Records from a collection
..........

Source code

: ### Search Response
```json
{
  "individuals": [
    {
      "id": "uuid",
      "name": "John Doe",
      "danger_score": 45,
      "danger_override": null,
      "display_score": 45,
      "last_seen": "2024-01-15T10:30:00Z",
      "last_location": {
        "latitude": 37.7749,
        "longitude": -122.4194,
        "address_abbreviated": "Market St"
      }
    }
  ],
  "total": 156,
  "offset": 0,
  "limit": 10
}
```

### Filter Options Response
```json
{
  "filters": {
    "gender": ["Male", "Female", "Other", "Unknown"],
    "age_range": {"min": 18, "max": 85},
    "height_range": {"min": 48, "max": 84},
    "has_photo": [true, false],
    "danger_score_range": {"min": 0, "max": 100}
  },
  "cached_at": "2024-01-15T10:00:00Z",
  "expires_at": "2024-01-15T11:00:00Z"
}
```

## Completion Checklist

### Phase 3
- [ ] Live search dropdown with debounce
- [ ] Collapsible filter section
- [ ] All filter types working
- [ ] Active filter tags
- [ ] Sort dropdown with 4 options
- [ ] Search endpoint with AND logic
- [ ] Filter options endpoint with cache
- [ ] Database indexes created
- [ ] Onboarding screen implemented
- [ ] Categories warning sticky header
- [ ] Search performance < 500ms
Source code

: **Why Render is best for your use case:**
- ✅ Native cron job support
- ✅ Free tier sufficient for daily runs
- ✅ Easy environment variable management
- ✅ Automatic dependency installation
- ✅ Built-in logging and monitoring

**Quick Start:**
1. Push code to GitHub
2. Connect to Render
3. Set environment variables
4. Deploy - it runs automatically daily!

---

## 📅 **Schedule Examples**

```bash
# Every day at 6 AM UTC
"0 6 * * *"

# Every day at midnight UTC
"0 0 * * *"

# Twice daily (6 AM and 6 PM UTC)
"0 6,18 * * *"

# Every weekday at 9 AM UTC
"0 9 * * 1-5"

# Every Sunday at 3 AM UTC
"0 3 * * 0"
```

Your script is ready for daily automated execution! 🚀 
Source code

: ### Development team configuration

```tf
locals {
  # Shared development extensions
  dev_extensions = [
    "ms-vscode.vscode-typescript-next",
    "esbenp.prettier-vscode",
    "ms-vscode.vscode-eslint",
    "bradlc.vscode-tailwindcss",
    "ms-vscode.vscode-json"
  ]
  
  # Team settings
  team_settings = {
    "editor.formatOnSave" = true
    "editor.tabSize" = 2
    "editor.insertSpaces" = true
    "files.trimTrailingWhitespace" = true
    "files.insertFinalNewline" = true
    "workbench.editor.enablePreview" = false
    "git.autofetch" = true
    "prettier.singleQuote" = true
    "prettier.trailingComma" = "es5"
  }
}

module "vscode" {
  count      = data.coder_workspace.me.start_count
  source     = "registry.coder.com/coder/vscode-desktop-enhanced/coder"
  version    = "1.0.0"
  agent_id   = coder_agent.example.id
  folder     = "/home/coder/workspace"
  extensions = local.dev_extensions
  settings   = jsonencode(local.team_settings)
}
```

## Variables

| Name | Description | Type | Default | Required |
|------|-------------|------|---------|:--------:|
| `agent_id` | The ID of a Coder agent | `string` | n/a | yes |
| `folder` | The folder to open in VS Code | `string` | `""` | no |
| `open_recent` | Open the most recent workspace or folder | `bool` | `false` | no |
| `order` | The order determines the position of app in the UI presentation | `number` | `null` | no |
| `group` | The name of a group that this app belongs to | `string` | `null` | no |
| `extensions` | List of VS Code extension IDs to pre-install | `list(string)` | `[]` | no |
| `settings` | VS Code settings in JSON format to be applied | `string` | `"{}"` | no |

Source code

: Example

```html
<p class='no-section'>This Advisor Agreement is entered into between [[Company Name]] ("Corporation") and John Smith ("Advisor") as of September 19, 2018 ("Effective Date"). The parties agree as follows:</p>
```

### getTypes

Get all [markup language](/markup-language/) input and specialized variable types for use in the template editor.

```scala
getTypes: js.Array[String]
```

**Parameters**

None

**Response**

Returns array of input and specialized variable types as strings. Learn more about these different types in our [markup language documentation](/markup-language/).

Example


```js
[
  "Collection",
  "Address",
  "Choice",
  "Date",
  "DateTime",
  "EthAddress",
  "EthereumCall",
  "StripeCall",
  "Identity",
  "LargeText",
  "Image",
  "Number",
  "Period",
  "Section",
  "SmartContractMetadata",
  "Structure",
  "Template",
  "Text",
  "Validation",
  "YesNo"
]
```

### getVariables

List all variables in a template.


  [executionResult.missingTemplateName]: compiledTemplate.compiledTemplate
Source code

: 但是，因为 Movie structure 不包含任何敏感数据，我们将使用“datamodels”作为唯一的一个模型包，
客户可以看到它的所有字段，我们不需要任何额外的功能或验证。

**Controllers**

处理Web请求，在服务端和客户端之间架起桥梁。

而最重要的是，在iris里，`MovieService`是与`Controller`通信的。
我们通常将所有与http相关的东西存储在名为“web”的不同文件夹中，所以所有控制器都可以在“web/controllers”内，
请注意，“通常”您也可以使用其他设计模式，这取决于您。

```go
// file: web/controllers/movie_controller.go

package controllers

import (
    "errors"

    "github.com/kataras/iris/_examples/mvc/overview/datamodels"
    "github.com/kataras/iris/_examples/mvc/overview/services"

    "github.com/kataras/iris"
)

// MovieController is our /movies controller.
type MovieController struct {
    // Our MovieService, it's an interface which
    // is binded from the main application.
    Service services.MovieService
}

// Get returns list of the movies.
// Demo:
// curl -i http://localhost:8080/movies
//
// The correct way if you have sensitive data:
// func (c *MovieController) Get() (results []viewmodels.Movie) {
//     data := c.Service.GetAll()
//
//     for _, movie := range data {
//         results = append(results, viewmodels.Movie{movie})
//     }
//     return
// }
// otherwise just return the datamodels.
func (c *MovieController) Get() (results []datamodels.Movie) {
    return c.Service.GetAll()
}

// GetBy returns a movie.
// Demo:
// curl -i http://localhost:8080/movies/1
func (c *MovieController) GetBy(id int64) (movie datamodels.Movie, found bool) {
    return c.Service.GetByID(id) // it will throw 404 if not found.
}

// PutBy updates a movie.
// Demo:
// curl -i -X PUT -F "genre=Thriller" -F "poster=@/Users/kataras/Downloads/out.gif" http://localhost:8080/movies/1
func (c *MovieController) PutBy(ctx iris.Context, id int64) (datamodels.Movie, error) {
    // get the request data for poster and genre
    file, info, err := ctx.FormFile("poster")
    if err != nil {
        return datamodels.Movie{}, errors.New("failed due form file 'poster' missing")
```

..........

■ EXERCISE INSTRUCTIONS
For the word "folder", find every line in the data that holds it and copy that line.

■ RESPONSE
  folder     = "/home/coder/workspace"
| `folder` | The folder to open in VS Code | `string` | `""` | no |
| `open_recent` | Open the most recent workspace or folder | `bool` | `false` | no |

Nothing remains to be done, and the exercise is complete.